━━━━━ Provided passage ━━━━━

A compiler is a tool that can read the source code and translate it to object-level code. The source codes are in human-readable format, but the system cannot directly understand them. It will only understand the object-level codes.

So, the compiler acts as a bridge between human-readable and machine-readable formats. It parses the source file and converts it to a machine-readable object file.

 

 

This article will discuss some of the most popular compilers for C++, their features, and their differences.

Also, see Literals in C.Fibonacci Series in C++
 

Most popular Compilers for C++

Microsoft Visual C++

It is a full-featured IDE that works on Windows, iOS, and Android platforms and allows you to build applications in C++, C#, node.js, python, and other languages. It is the most widely used online C++ compiler and IDE in today's software industry.

Source: Link

You can also do a free certification of Basics of C++.

Features:

  • It provides language support for C++ and C#.net compiler and other languages like python, node.js, etc.
  • Using this IDE, we can create a variety of applications in various languages, and it also serves as a testing environment for the applications.
  • It is a full-featured IDE that enables us to develop applications for Windows, the web, iOS, Android, and various other platforms.
  • It includes IntelliSense, which assists us in writing efficient code.

━━━━━

Direction 1: In the C++ compilers passage, list the programming languages named in the first paragraph under the heading "Microsoft Visual C++".
Direction 2: Transcribe the part of the C++ compilers passage starting at "Microsoft Visual C++" and ending at "for the applications.".
You will not need the listing that comes after the C++ compilers passage.

━━━━━ Dataset records ━━━━━

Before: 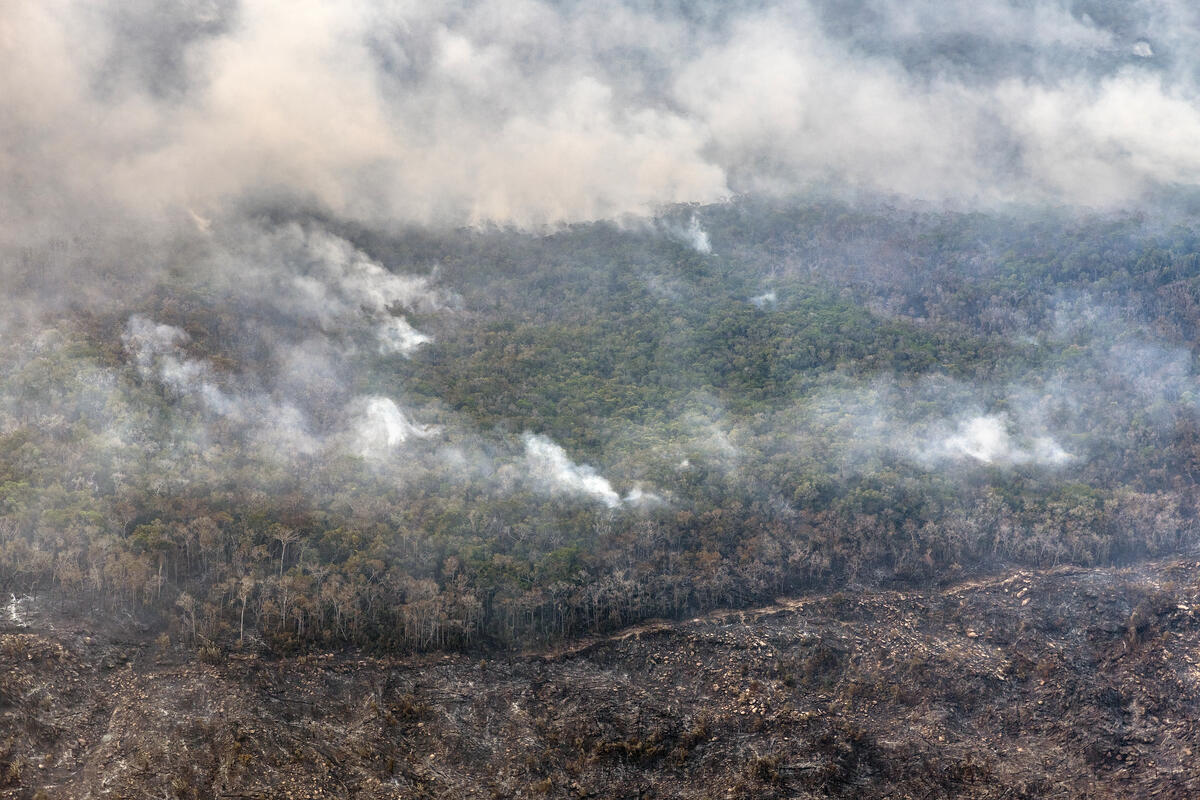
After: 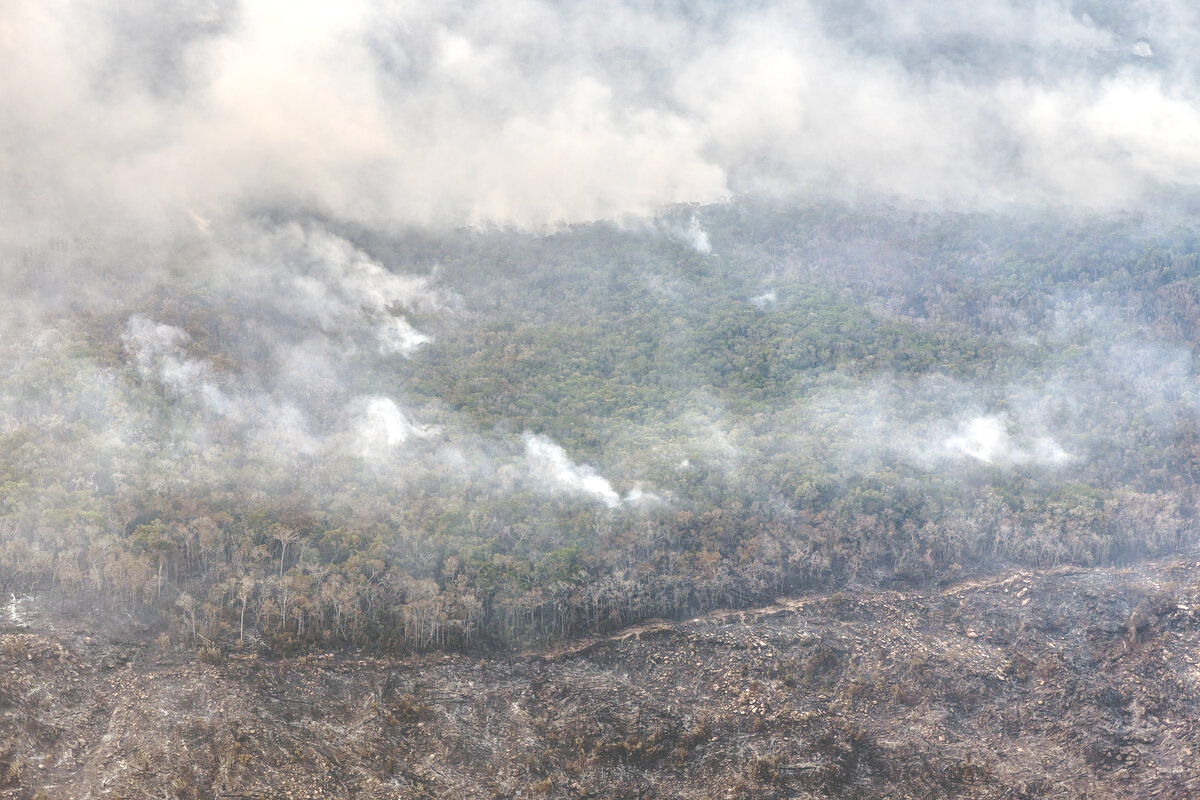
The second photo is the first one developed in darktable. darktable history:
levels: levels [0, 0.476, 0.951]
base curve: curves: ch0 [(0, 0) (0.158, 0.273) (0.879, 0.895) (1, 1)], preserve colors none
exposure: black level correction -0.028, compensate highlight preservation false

━━━━━
━━━━━ Dataset records ━━━━━

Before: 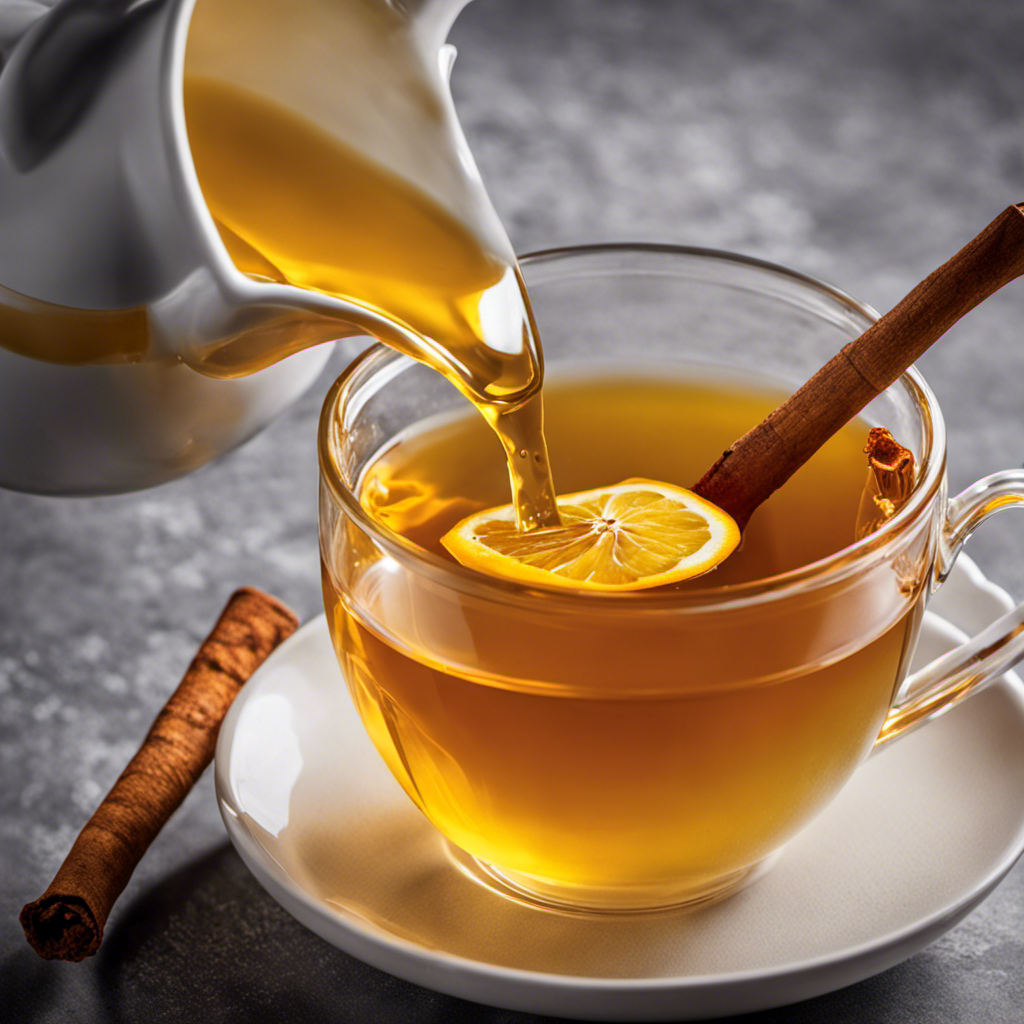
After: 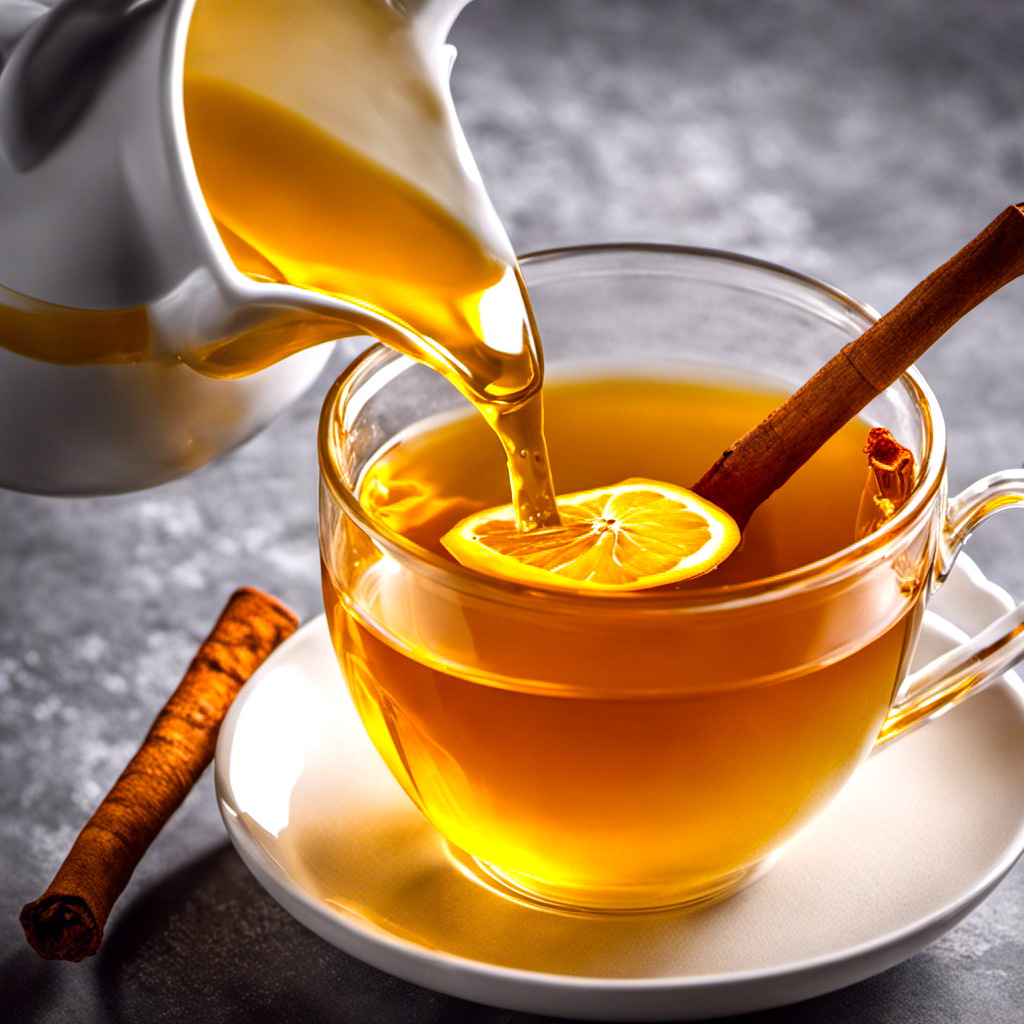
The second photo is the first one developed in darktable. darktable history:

━━━━━

Result 1: C++, C#, node.js, python

Result 2:
Microsoft Visual C++

It is a full-featured IDE that works on Windows, iOS, and Android platforms and allows you to build applications in C++, C#, node.js, python, and other languages. It is the most widely used online C++ compiler and IDE in today's software industry.

Source: Link

You can also do a free certification of Basics of C++.

Features:

  • It provides language support for C++ and C#.net compiler and other languages like python, node.js, etc.
  • Using this IDE, we can create a variety of applications in various languages, and it also serves as a testing environment for the applications.